* _PROBLEM TO SOLVE_
Down to the last line, reproduce the data that follows, but skip the pictures.

* _RAW DATA_
::::::::::
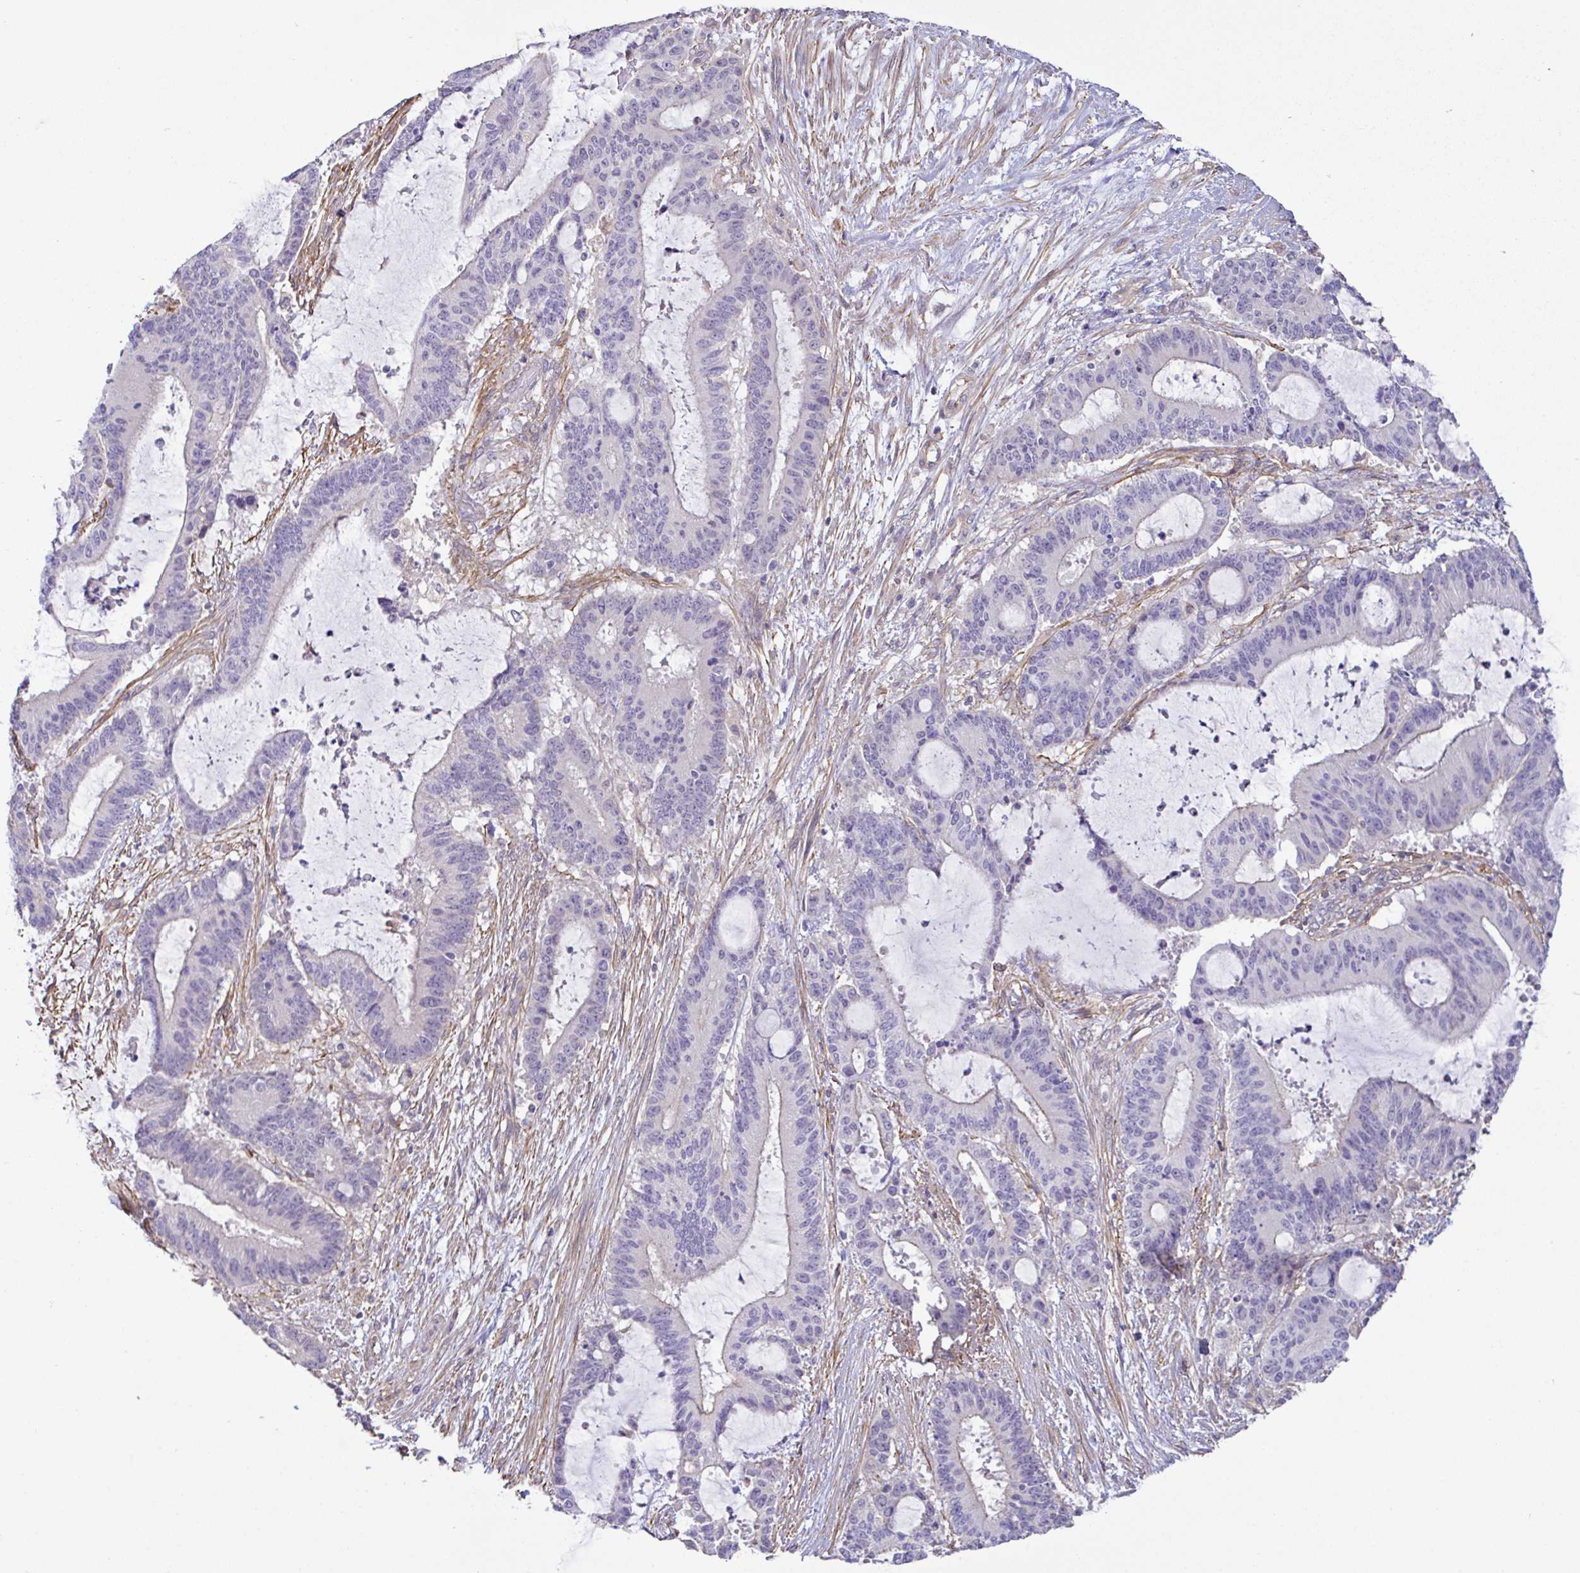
{"staining": {"intensity": "negative", "quantity": "none", "location": "none"}, "tissue": "liver cancer", "cell_type": "Tumor cells", "image_type": "cancer", "snomed": [{"axis": "morphology", "description": "Normal tissue, NOS"}, {"axis": "morphology", "description": "Cholangiocarcinoma"}, {"axis": "topography", "description": "Liver"}, {"axis": "topography", "description": "Peripheral nerve tissue"}], "caption": "A micrograph of human cholangiocarcinoma (liver) is negative for staining in tumor cells.", "gene": "PLCD4", "patient": {"sex": "female", "age": 73}}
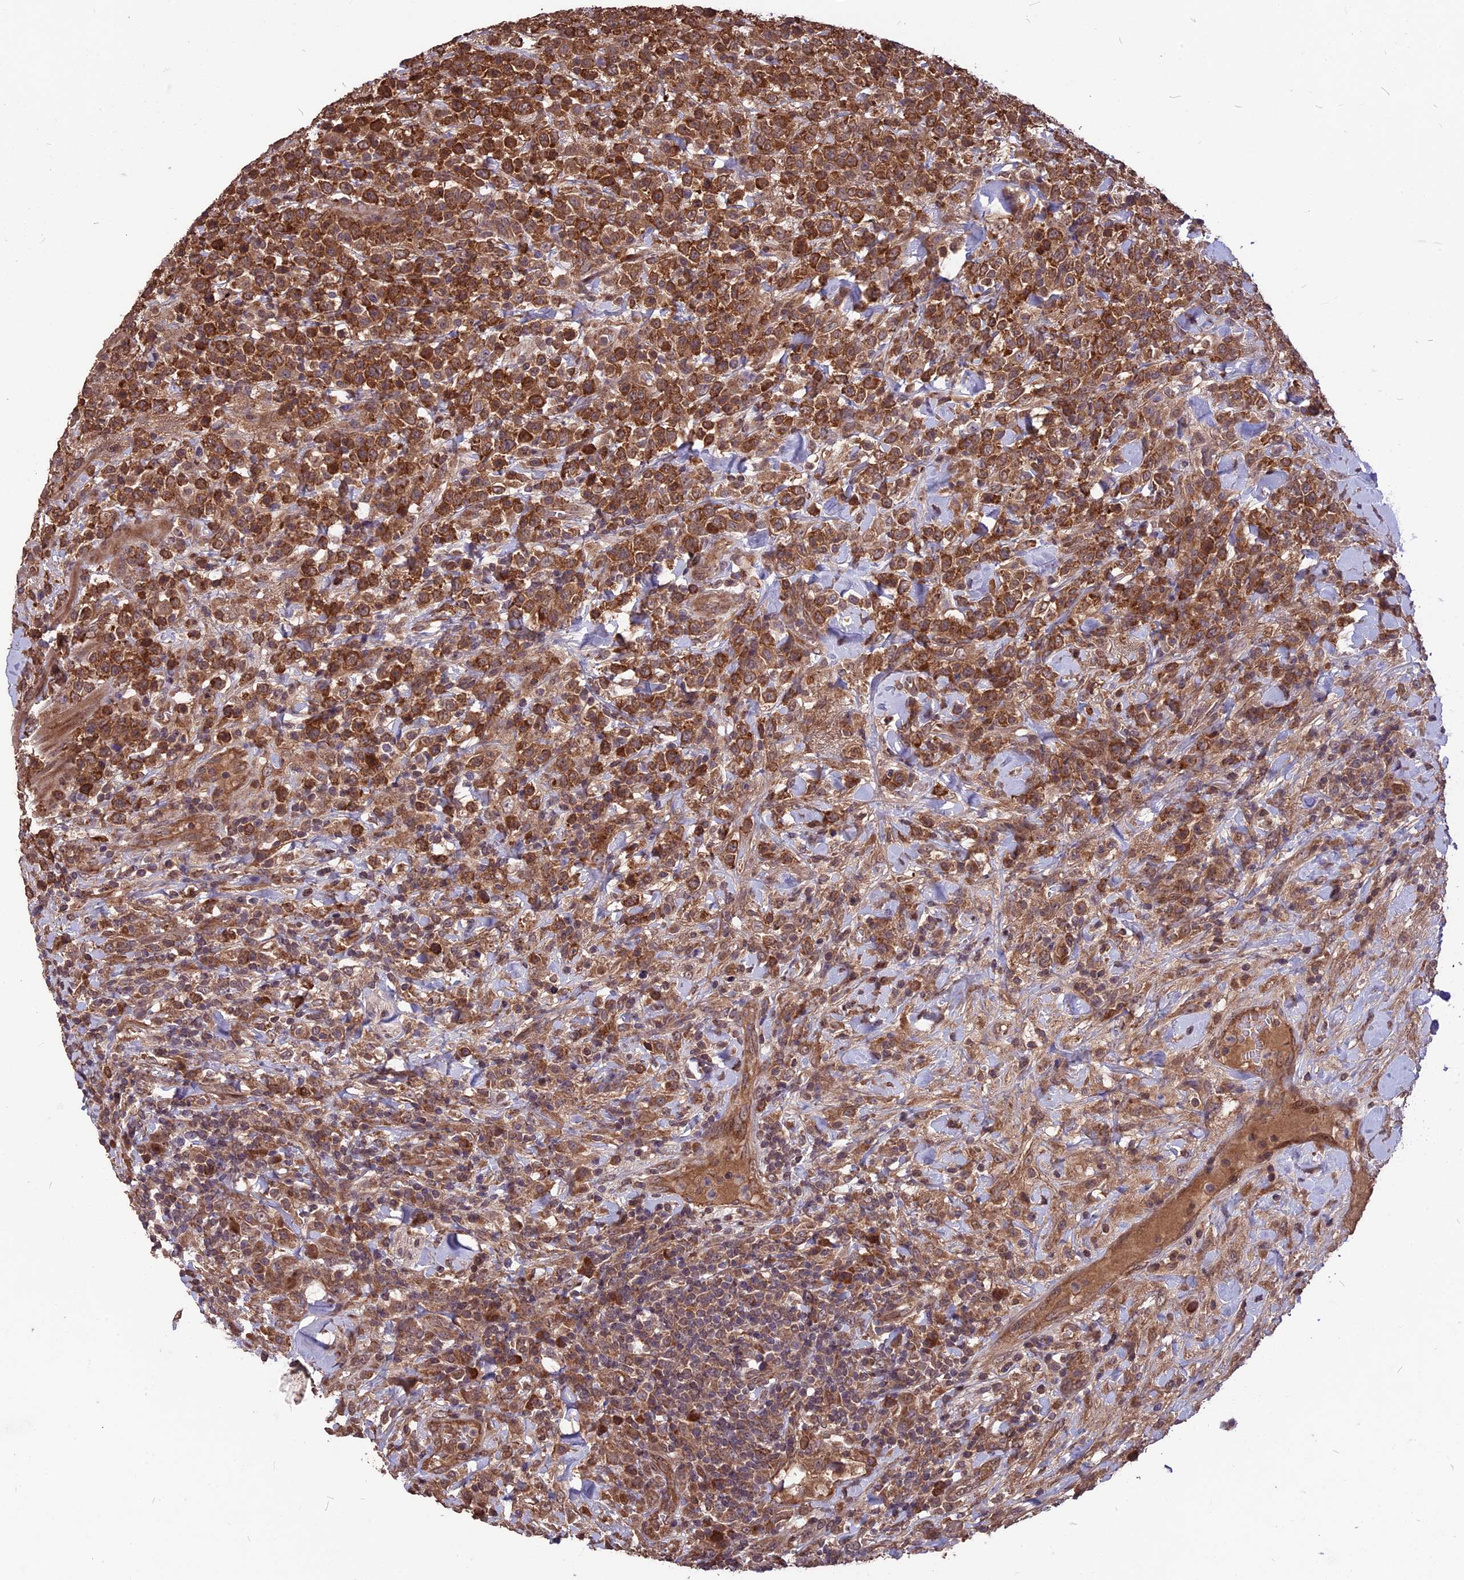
{"staining": {"intensity": "moderate", "quantity": ">75%", "location": "cytoplasmic/membranous,nuclear"}, "tissue": "lymphoma", "cell_type": "Tumor cells", "image_type": "cancer", "snomed": [{"axis": "morphology", "description": "Malignant lymphoma, non-Hodgkin's type, High grade"}, {"axis": "topography", "description": "Colon"}], "caption": "Immunohistochemistry (IHC) image of lymphoma stained for a protein (brown), which displays medium levels of moderate cytoplasmic/membranous and nuclear positivity in approximately >75% of tumor cells.", "gene": "ZNF598", "patient": {"sex": "female", "age": 53}}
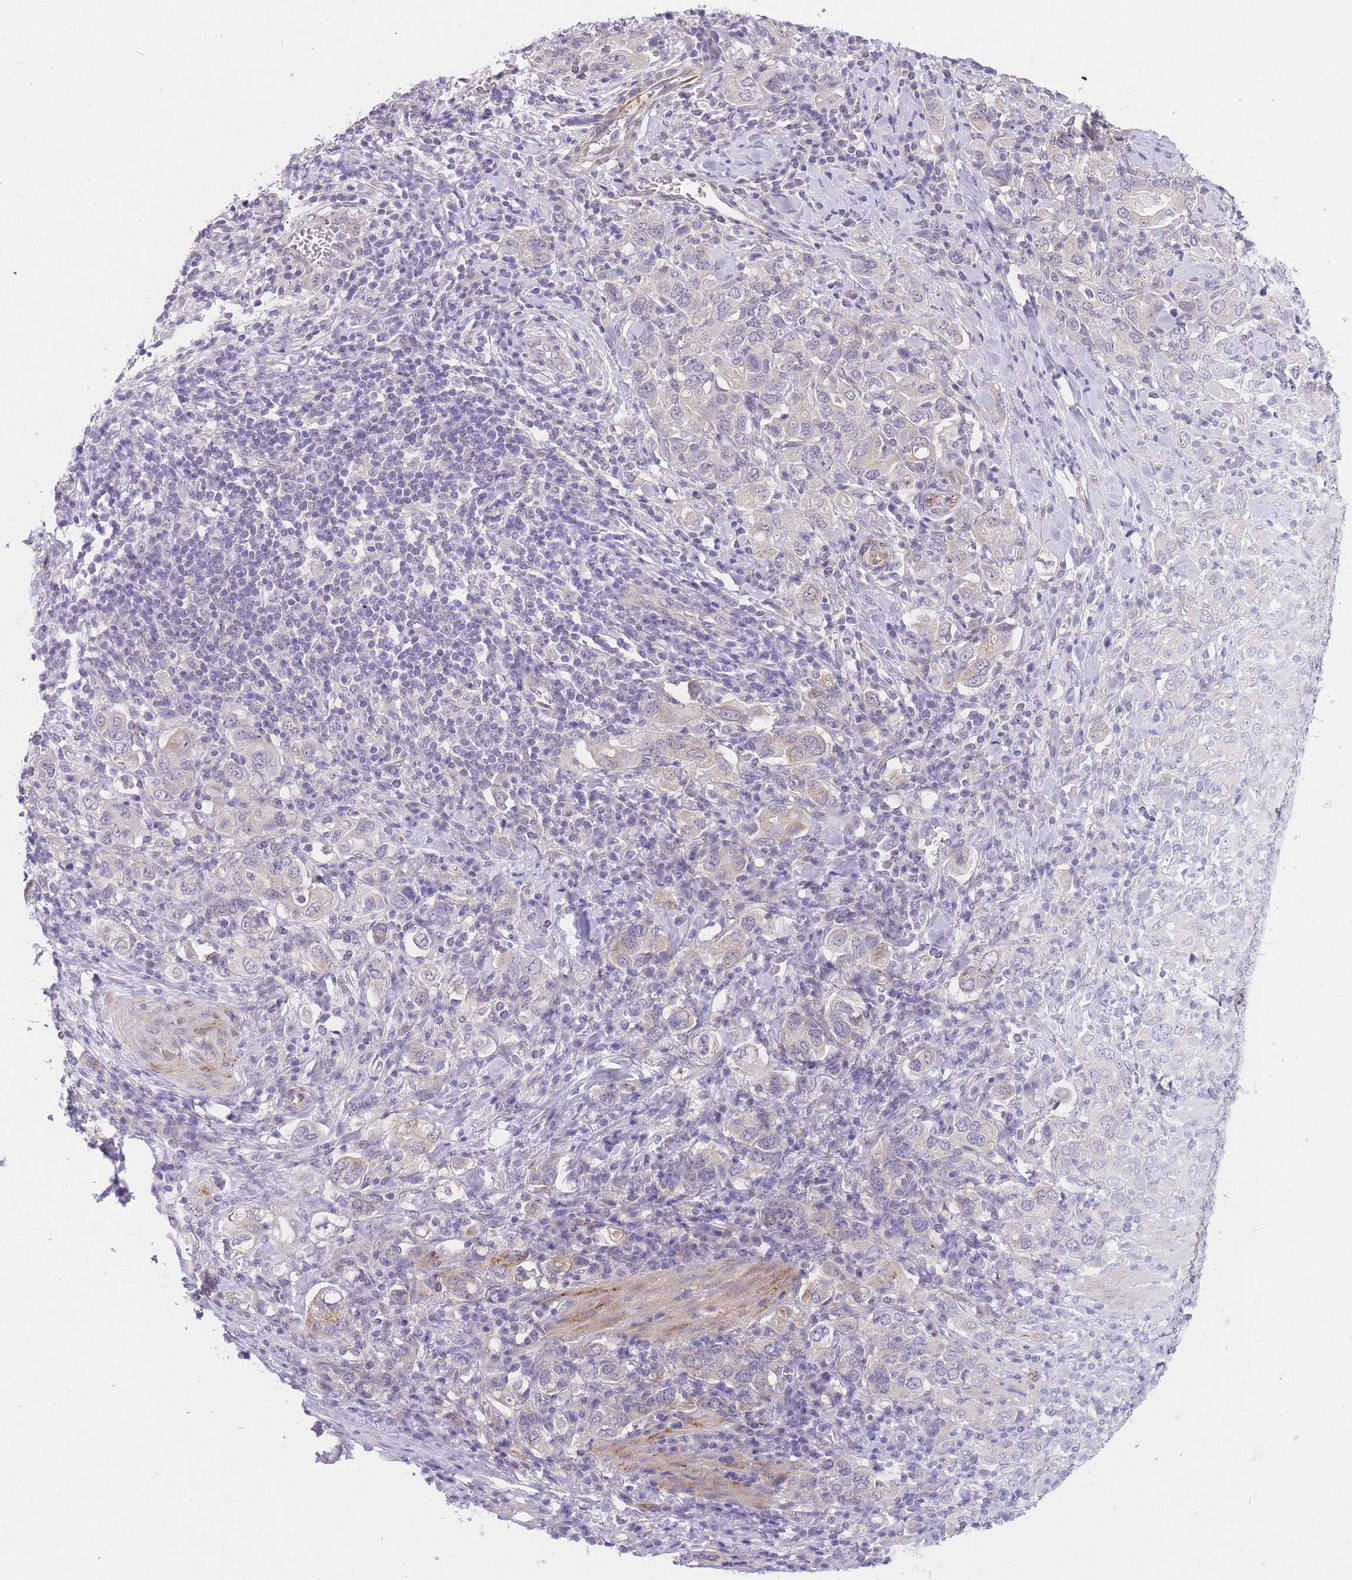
{"staining": {"intensity": "negative", "quantity": "none", "location": "none"}, "tissue": "stomach cancer", "cell_type": "Tumor cells", "image_type": "cancer", "snomed": [{"axis": "morphology", "description": "Adenocarcinoma, NOS"}, {"axis": "topography", "description": "Stomach, upper"}, {"axis": "topography", "description": "Stomach"}], "caption": "An IHC micrograph of adenocarcinoma (stomach) is shown. There is no staining in tumor cells of adenocarcinoma (stomach).", "gene": "S100PBP", "patient": {"sex": "male", "age": 62}}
::::::::::
* _RESPONSE_
{"staining": {"intensity": "negative", "quantity": "none", "location": "none"}, "tissue": "liver cancer", "cell_type": "Tumor cells", "image_type": "cancer", "snomed": [{"axis": "morphology", "description": "Normal tissue, NOS"}, {"axis": "morphology", "description": "Cholangiocarcinoma"}, {"axis": "topography", "description": "Liver"}, {"axis": "topography", "description": "Peripheral nerve tissue"}], "caption": "A micrograph of human cholangiocarcinoma (liver) is negative for staining in tumor cells.", "gene": "PLCD4", "patient": {"sex": "female", "age": 73}}
{"staining": {"intensity": "moderate", "quantity": ">75%", "location": "cytoplasmic/membranous,nuclear"}, "tissue": "lymphoma", "cell_type": "Tumor cells", "image_type": "cancer", "snomed": [{"axis": "morphology", "description": "Malignant lymphoma, non-Hodgkin's type, High grade"}, {"axis": "topography", "description": "Colon"}], "caption": "Immunohistochemistry (IHC) image of lymphoma stained for a protein (brown), which displays medium levels of moderate cytoplasmic/membranous and nuclear positivity in approximately >75% of tumor cells.", "gene": "ZNF598", "patient": {"sex": "female", "age": 53}}
{"staining": {"intensity": "negative", "quantity": "none", "location": "none"}, "tissue": "stomach cancer", "cell_type": "Tumor cells", "image_type": "cancer", "snomed": [{"axis": "morphology", "description": "Adenocarcinoma, NOS"}, {"axis": "topography", "description": "Stomach, upper"}, {"axis": "topography", "description": "Stomach"}], "caption": "An IHC micrograph of adenocarcinoma (stomach) is shown. There is no staining in tumor cells of adenocarcinoma (stomach).", "gene": "S100PBP", "patient": {"sex": "male", "age": 62}}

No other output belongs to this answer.